Provided data below:
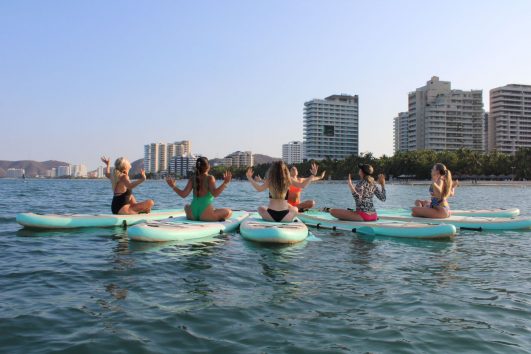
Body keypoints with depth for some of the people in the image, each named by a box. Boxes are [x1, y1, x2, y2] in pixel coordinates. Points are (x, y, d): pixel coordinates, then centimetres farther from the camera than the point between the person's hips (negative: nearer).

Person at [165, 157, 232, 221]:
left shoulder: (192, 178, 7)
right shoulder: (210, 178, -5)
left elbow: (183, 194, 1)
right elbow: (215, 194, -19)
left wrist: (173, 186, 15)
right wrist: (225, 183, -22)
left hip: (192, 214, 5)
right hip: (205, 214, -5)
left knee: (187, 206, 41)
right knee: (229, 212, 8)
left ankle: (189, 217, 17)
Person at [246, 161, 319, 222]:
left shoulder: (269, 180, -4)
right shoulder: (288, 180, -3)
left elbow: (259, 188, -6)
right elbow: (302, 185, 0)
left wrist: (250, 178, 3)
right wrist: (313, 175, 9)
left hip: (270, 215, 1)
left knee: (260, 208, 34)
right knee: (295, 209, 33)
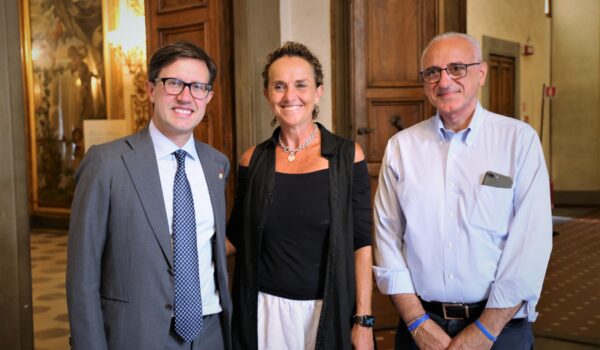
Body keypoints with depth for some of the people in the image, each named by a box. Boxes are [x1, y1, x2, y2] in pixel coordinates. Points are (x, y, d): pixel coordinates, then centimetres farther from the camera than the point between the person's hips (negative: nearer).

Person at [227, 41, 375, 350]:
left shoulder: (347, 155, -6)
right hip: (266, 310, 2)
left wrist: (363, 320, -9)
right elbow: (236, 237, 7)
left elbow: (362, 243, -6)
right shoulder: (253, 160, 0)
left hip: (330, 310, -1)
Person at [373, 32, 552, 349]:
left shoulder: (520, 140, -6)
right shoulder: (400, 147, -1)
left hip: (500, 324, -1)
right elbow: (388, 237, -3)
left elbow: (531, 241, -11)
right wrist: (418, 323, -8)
End of Provided data.
Provided data below:
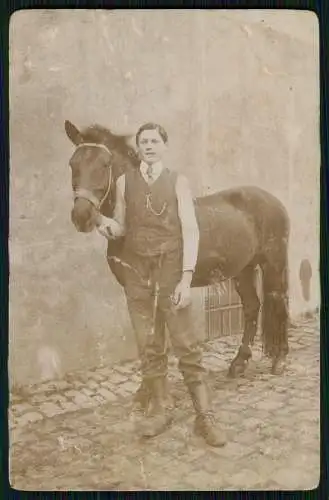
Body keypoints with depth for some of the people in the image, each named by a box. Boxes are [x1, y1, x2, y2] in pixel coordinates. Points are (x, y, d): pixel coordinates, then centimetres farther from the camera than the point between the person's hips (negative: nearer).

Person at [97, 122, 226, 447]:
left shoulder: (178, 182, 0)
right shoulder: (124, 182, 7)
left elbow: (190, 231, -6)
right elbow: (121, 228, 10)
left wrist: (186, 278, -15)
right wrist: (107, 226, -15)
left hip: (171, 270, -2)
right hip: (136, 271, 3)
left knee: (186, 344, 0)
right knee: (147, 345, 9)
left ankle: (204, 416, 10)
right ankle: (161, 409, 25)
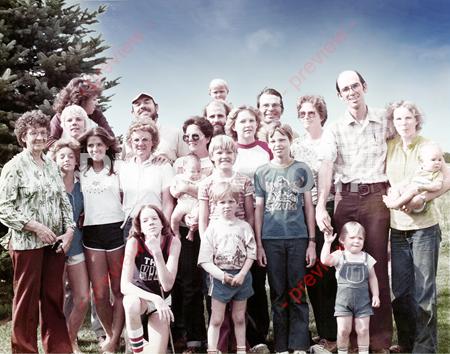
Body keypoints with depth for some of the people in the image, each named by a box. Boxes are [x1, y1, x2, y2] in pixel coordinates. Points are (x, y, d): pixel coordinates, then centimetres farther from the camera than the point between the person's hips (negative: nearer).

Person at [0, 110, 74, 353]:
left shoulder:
End of Provided data.
Look through the material above and print exactly the lines from the one containing "left shoulder: (520, 140, -6)" to the one containing "right wrist: (418, 323, -8)", both included, and nothing more.

*Problem solution*.
left shoulder: (520, 140, -6)
right shoulder: (400, 147, -1)
left hip: (500, 324, -1)
right elbow: (388, 237, -3)
left elbow: (531, 241, -11)
right wrist: (418, 323, -8)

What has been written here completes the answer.